▶ **Problem description**: Please revise the text of every row below by changing "kisses" to "embraces" wherever it occurs, and leave everything else as it is. Omit the pictures from your answer.

▶ **Records for processing**:
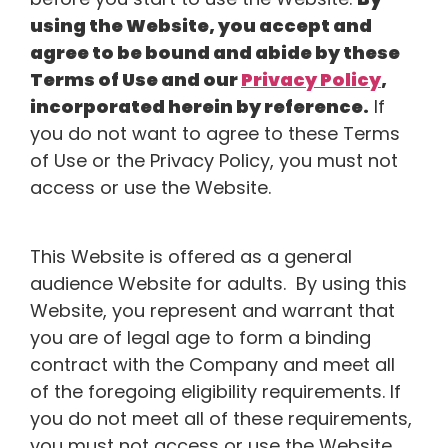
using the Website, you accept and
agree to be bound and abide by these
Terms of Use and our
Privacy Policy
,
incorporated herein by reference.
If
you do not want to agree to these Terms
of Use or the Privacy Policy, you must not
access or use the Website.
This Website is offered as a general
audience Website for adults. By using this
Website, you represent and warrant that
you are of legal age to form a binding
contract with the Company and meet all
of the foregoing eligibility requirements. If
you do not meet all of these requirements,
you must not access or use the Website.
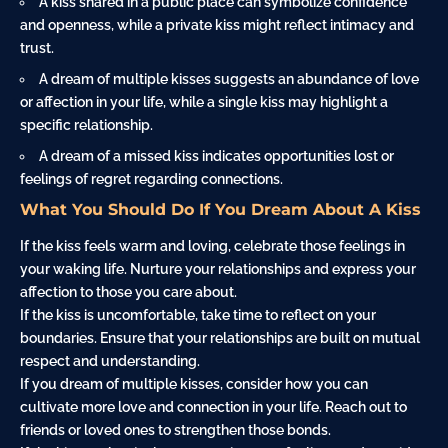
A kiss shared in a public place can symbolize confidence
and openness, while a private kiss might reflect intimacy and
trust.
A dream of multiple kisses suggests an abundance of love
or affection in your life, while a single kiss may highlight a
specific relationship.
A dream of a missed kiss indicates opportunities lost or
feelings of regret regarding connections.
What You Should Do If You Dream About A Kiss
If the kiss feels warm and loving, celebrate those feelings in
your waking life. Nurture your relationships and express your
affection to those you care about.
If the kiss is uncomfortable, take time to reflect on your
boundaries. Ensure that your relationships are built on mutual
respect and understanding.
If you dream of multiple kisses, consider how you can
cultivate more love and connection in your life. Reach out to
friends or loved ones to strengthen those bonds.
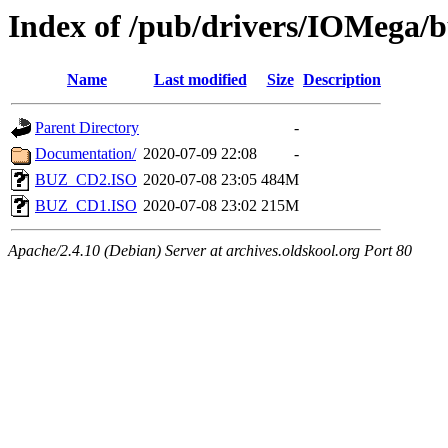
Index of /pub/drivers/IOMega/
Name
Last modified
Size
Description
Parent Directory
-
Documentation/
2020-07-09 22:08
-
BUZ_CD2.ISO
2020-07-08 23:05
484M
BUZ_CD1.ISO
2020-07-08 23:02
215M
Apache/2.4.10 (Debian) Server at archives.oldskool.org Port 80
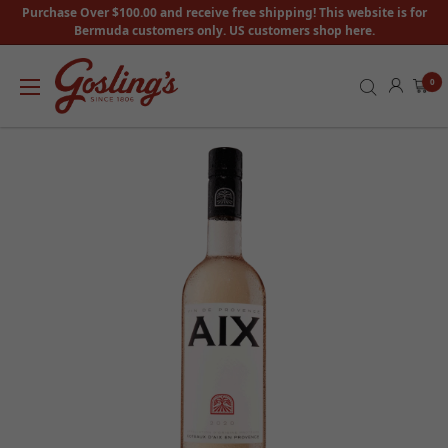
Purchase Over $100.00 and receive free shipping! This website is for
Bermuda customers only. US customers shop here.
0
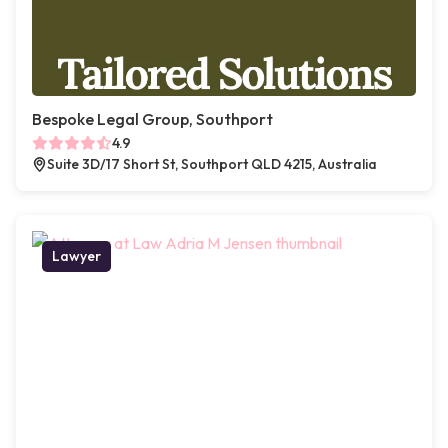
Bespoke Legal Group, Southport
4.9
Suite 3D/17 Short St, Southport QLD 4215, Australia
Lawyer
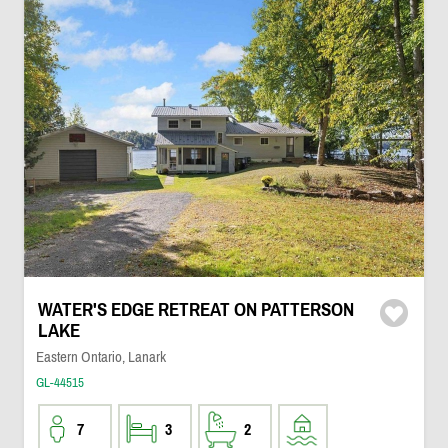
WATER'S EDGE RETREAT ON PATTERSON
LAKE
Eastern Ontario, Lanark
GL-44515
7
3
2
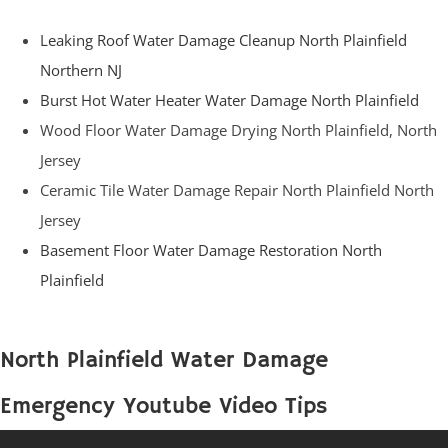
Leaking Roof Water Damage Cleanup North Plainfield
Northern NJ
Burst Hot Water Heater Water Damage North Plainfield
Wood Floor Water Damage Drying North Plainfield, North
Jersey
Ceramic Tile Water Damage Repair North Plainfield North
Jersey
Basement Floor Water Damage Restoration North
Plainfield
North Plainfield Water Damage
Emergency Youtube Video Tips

▶ **Task solution**:
using the Website, you accept and
agree to be bound and abide by these
Terms of Use and our
Privacy Policy
,
incorporated herein by reference.
If
you do not want to agree to these Terms
of Use or the Privacy Policy, you must not
access or use the Website.
This Website is offered as a general
audience Website for adults. By using this
Website, you represent and warrant that
you are of legal age to form a binding
contract with the Company and meet all
of the foregoing eligibility requirements. If
you do not meet all of these requirements,
you must not access or use the Website.
A kiss shared in a public place can symbolize confidence
and openness, while a private kiss might reflect intimacy and
trust.
A dream of multiple embraces suggests an abundance of love
or affection in your life, while a single kiss may highlight a
specific relationship.
A dream of a missed kiss indicates opportunities lost or
feelings of regret regarding connections.
What You Should Do If You Dream About A Kiss
If the kiss feels warm and loving, celebrate those feelings in
your waking life. Nurture your relationships and express your
affection to those you care about.
If the kiss is uncomfortable, take time to reflect on your
boundaries. Ensure that your relationships are built on mutual
respect and understanding.
If you dream of multiple embraces, consider how you can
cultivate more love and connection in your life. Reach out to
friends or loved ones to strengthen those bonds.
Index of /pub/drivers/IOMega/
Name
Last modified
Size
Description
Parent Directory
-
Documentation/
2020-07-09 22:08
-
BUZ_CD2.ISO
2020-07-08 23:05
484M
BUZ_CD1.ISO
2020-07-08 23:02
215M
Apache/2.4.10 (Debian) Server at archives.oldskool.org Port 80
Purchase Over $100.00 and receive free shipping! This website is for
Bermuda customers only. US customers shop here.
0
Bespoke Legal Group, Southport
4.9
Suite 3D/17 Short St, Southport QLD 4215, Australia
Lawyer
WATER'S EDGE RETREAT ON PATTERSON
LAKE
Eastern Ontario, Lanark
GL-44515
7
3
2
Leaking Roof Water Damage Cleanup North Plainfield
Northern NJ
Burst Hot Water Heater Water Damage North Plainfield
Wood Floor Water Damage Drying North Plainfield, North
Jersey
Ceramic Tile Water Damage Repair North Plainfield North
Jersey
Basement Floor Water Damage Restoration North
Plainfield
North Plainfield Water Damage
Emergency Youtube Video Tips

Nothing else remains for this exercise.